Yes. So it's interesting when we look at it because I think each of these fit a different persona and a different use case. Like, for instance, the first 1 around object retrieval and information retrieval, you're squarely talking to a CIO who's worried about scale, who's worried about uptime and availability of core systems and core information in their networks. And we typically see that across enterprises today. It's one of the more surprising things for us in the conversations that we've had around organizations who have collectively put BIG-IP and our systems in front of those data stores. It's what informed our partnership with NetApp that we announced. Then the second use case around securing access is speaking more to a CISO, and they're truly worried about governance. They're truly worried about information security. And that is something that we see cutting across all enterprises. We announced the AI gateway, and we're seeing early wins right now, which is very promising, but at the same time, I think it's very telling of the moment that we're in, which is a lot of companies are experimenting with these large language models, but they don't have the security and the governance that they need to properly lock that down. And then the third domain, which is around this work around load balancing. I think there are 2 things that are just fundamentally important, which is performance related to these AI factories and these AI workloads. And then the other is energy efficiency. And what we're finding is through early customer validation, we're seeing that we're able to deliver that for organizations, which is improving the time to first token, which is essential in these AI workloads, how fast do these models produce output. And then also the energy consumption, the fact that energy consumption over time can go down because a lot of the networking work that would typically happen on these GPUs is now getting done before the data even gets to the GPU, which increases the lifespan of these GPUs and allow them to take on more work.

**What is expected**
Carry on the passage about the three AI use cases and the executives each one speaks to, picking up right after its final sentence.

**Entries supplied**
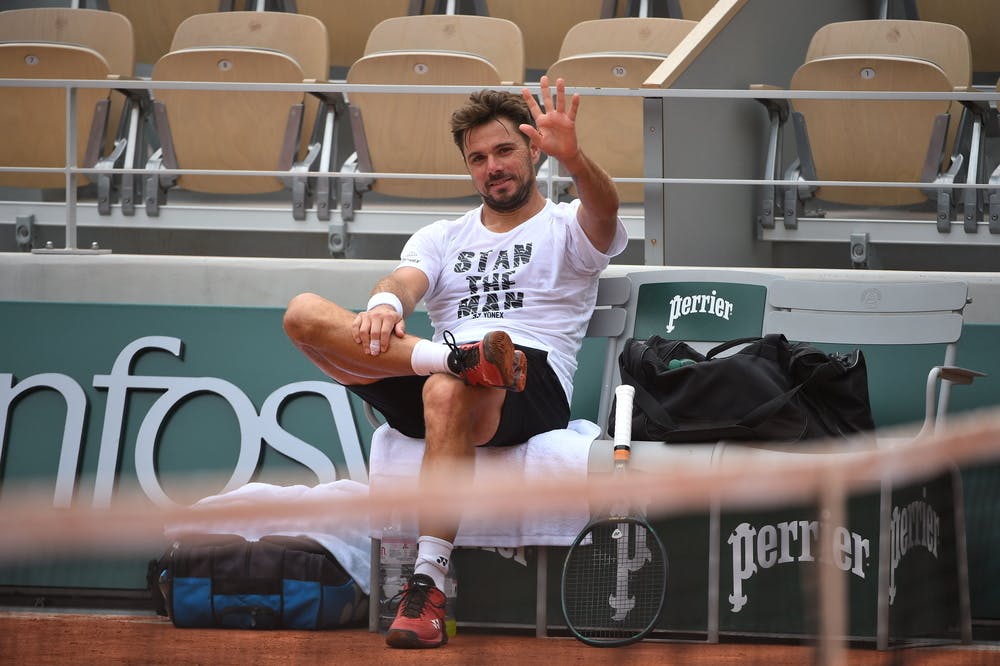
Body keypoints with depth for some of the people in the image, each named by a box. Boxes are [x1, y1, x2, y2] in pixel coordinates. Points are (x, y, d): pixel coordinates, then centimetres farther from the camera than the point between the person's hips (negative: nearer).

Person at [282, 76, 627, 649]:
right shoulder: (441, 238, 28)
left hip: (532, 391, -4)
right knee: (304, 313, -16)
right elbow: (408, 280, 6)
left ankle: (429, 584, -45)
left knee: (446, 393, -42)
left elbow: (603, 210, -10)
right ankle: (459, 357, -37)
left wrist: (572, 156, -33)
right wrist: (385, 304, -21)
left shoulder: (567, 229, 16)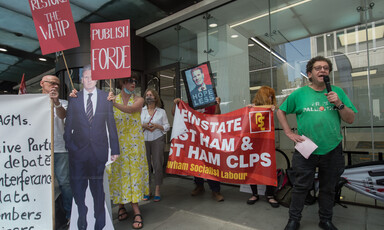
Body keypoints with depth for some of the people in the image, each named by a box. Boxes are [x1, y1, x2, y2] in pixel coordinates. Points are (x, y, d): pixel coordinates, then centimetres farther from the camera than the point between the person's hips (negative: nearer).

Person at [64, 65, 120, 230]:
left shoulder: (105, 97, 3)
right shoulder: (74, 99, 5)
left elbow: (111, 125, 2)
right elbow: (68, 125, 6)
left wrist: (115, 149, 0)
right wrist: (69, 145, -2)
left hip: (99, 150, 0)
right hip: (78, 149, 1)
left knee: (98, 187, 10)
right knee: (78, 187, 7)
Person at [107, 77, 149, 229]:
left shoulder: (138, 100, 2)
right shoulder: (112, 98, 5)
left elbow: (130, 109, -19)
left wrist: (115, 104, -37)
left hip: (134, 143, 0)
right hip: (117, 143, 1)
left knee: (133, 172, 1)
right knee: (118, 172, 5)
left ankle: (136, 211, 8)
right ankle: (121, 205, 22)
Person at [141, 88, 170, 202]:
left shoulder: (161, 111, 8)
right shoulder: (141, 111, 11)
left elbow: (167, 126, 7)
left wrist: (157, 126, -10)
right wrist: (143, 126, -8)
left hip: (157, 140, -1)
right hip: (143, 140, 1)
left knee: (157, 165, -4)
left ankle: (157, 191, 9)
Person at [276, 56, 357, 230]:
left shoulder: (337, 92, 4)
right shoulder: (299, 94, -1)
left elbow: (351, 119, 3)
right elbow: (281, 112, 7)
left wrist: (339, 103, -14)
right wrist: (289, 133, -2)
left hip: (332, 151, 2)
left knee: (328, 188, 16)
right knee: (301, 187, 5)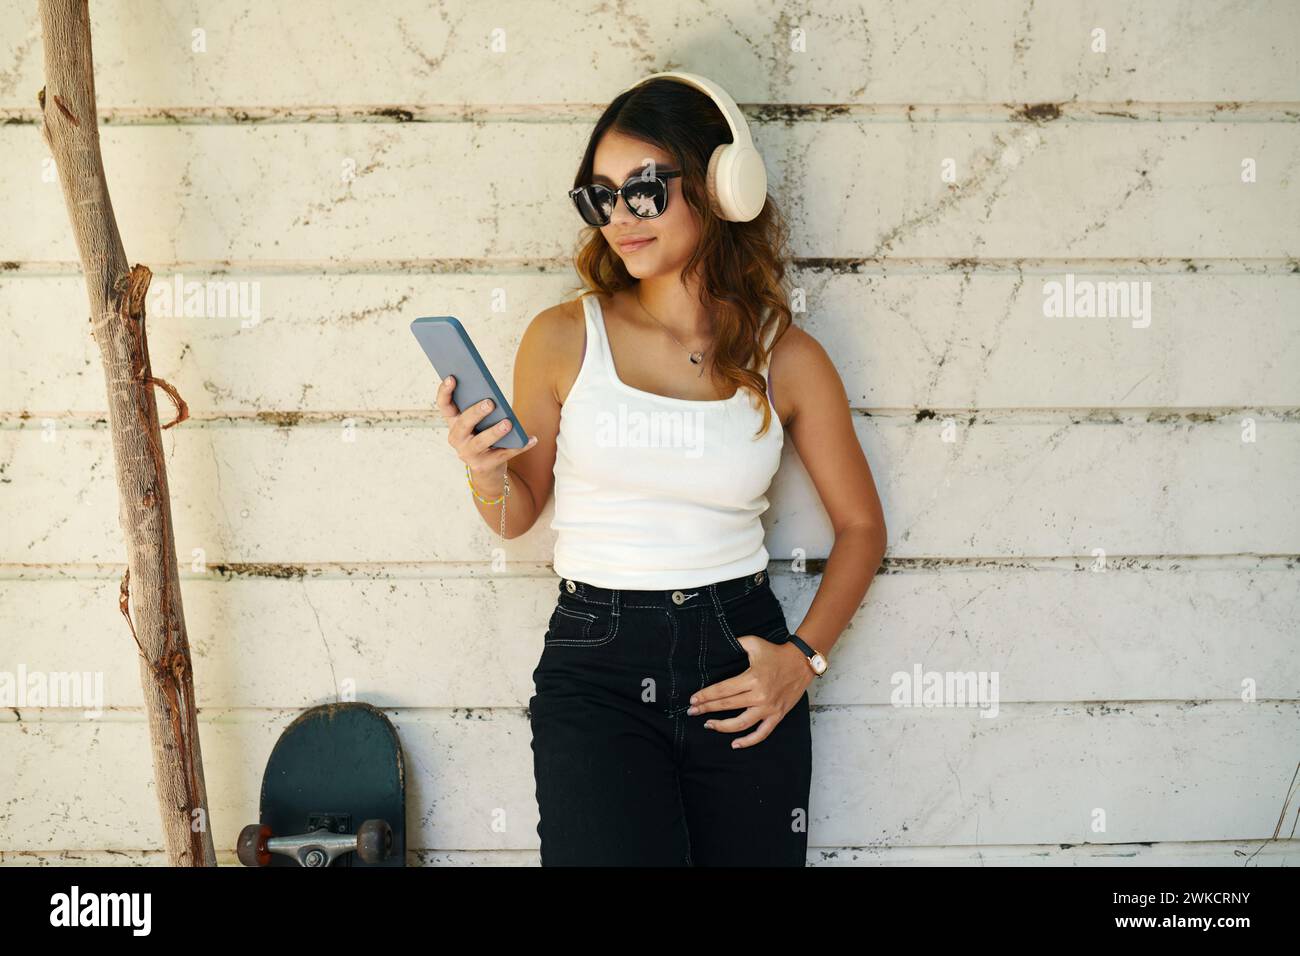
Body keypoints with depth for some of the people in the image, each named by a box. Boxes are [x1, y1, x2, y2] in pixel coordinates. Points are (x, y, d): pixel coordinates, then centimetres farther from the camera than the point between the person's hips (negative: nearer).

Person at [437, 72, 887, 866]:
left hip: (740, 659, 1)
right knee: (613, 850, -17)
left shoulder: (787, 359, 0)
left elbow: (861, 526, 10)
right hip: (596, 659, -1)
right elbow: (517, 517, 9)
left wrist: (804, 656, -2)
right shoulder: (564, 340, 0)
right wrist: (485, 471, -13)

---

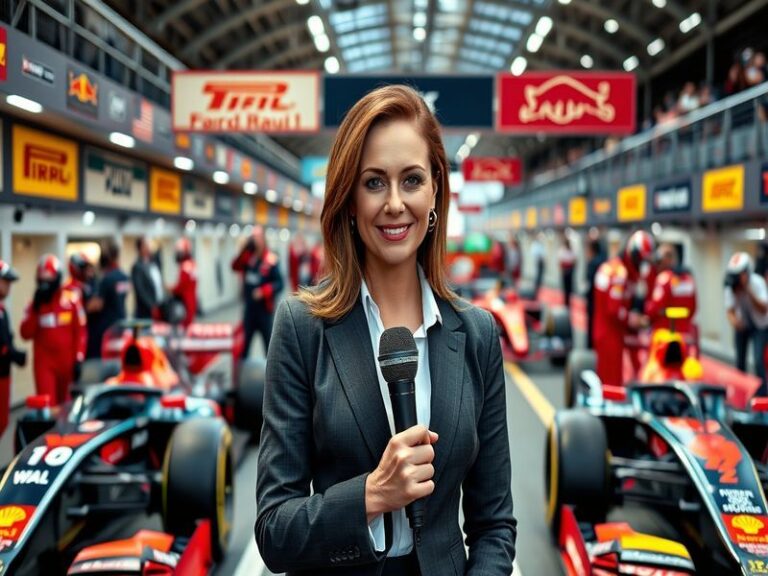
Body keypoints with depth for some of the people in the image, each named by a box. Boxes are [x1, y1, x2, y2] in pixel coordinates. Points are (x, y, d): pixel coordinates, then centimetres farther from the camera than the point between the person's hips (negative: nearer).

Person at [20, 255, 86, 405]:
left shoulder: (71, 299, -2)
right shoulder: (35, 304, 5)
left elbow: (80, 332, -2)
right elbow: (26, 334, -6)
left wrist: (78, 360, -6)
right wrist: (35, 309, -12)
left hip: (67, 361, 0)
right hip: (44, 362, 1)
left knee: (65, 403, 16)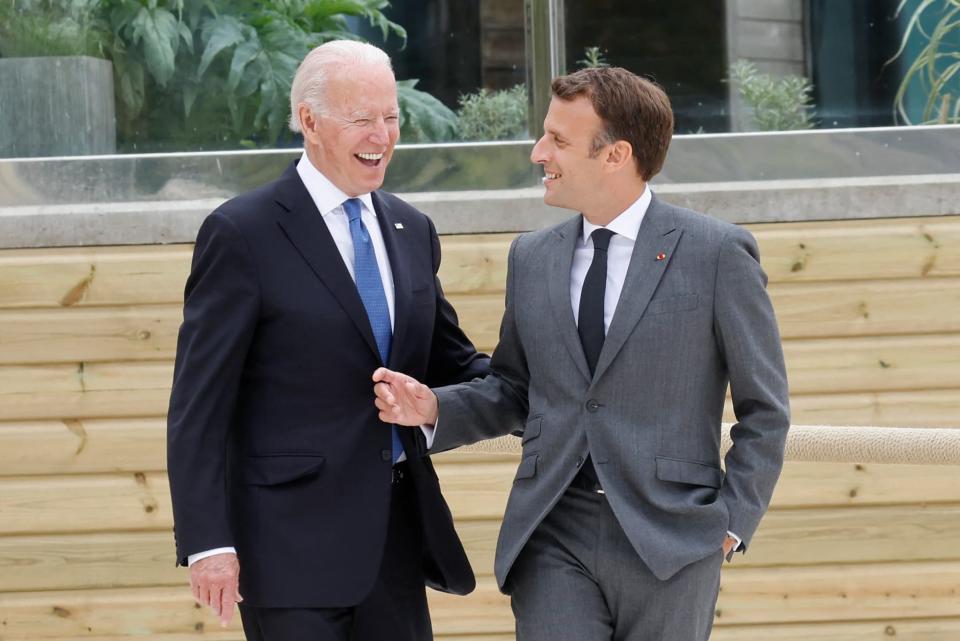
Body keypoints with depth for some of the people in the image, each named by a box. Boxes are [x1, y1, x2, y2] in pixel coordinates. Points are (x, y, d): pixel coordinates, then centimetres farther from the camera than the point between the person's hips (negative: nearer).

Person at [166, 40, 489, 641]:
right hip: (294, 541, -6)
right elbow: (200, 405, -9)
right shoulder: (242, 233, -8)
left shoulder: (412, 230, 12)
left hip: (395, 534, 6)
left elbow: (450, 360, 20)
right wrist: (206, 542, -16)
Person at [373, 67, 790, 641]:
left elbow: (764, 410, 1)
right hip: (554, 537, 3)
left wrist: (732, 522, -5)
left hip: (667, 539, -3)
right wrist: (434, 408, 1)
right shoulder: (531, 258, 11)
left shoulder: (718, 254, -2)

* * *

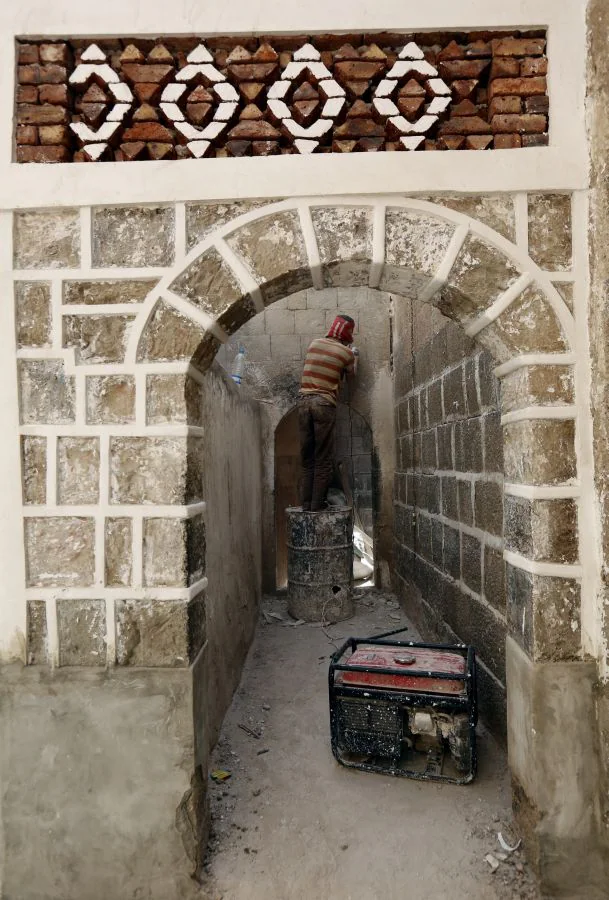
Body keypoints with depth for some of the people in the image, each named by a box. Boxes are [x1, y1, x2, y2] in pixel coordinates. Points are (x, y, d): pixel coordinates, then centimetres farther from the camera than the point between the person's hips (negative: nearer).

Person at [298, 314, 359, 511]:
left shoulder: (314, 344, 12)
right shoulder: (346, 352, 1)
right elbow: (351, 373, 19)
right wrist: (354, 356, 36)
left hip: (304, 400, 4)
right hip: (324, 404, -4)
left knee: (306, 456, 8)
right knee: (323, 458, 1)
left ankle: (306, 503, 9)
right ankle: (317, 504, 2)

**Written response**
Samik Chatterjee

analyst
#16

Okay. Okay. Fair. But maybe just asking it going about it in another angle, which is now when you think about these use cases, translating it back to your product portfolio, how does it translate back to hardware versus your software demand?

Kunal Anand

executive
#17

I mean, look, I think for these AI workloads systems is definitely something that organizations are looking for. They want high performance, and that's something that they get with the coupling of hardware and software.

Samik Chatterjee

analyst
#18

Okay. Got it. On the last call, you talked about AI for ADCs and using AI to enhance the product offering and customer experience. Can you talk about the significance of those investments? And what's the early feedback from customers?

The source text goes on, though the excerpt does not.